About Me

Welcome! I am a Ph.D. Candidate in Political Science and International Relations at the University of Southern California, with an emphasis on International Political Economy and Political Methodology. I am also a Graduate Research Assistant at The Security and Political Economy Lab. My research focuses on state–business relations, and in particular on how political uncertainty shapes firm behavior.

My dissertation examines how firms recognize and respond to political risk. By studying different sources of political uncertainty, I aim to understand how such risk affects firm behavior, through which channels it reaches them, and how firms adapt their strategies when the political environment shifts around them.
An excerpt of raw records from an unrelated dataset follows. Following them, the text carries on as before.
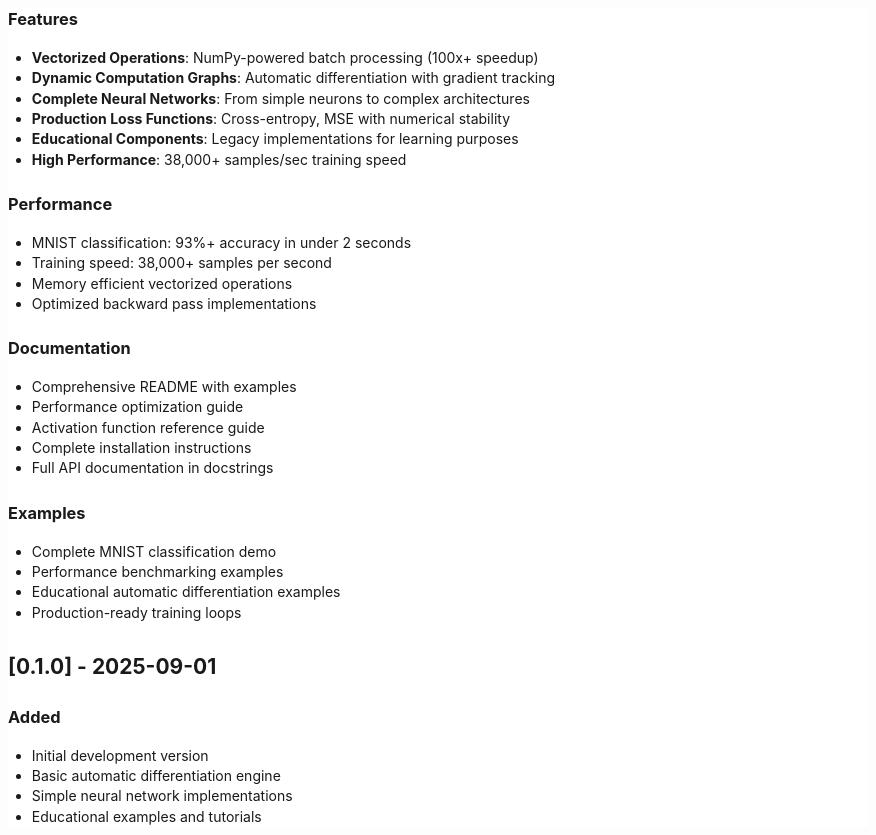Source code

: ### Features
- **Vectorized Operations**: NumPy-powered batch processing (100x+ speedup)
- **Dynamic Computation Graphs**: Automatic differentiation with gradient tracking
- **Complete Neural Networks**: From simple neurons to complex architectures
- **Production Loss Functions**: Cross-entropy, MSE with numerical stability
- **Educational Components**: Legacy implementations for learning purposes
- **High Performance**: 38,000+ samples/sec training speed

### Performance
- MNIST classification: 93%+ accuracy in under 2 seconds
- Training speed: 38,000+ samples per second
- Memory efficient vectorized operations
- Optimized backward pass implementations

### Documentation
- Comprehensive README with examples
- Performance optimization guide
- Activation function reference guide
- Complete installation instructions
- Full API documentation in docstrings

### Examples
- Complete MNIST classification demo
- Performance benchmarking examples
- Educational automatic differentiation examples
- Production-ready training loops

## [0.1.0] - 2025-09-01

### Added
- Initial development version
- Basic automatic differentiation engine
- Simple neural network implementations
- Educational examples and tutorials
Empirically, I combine establishment-level data on subsidiary placements, a large language model pipeline to analyze corporate textual data, and survey experiments.

You can access my CV here. (Last updated: May 2026).

Interests

  • State–Business Relations
  • Firms’ Nonmarket Strategies
  • Text-as-Data Methods & Machine Learning

Education

  • M.A. in Political Science and International Relations, 2026
    University of Southern California

  • B.A. in Economics and International Affairs, 2023
    Wagner College

Research

Working Papers

Who Influences Whom? Analyzing the Interplay of Mainstream and Outsider Parties in Social Media Campaigns (with Valentina Gonzalez-Rostani).

Social Ties and Diaspora Managers: Evidence from a Multi-Country Survey (with Junbeom Bahk, Benjamin A.T. Graham, and Sooyeon Kim).

Work in Progress

Automation, Risk, and Public Legitimacy (with Valentina Gonzalez-Rostani).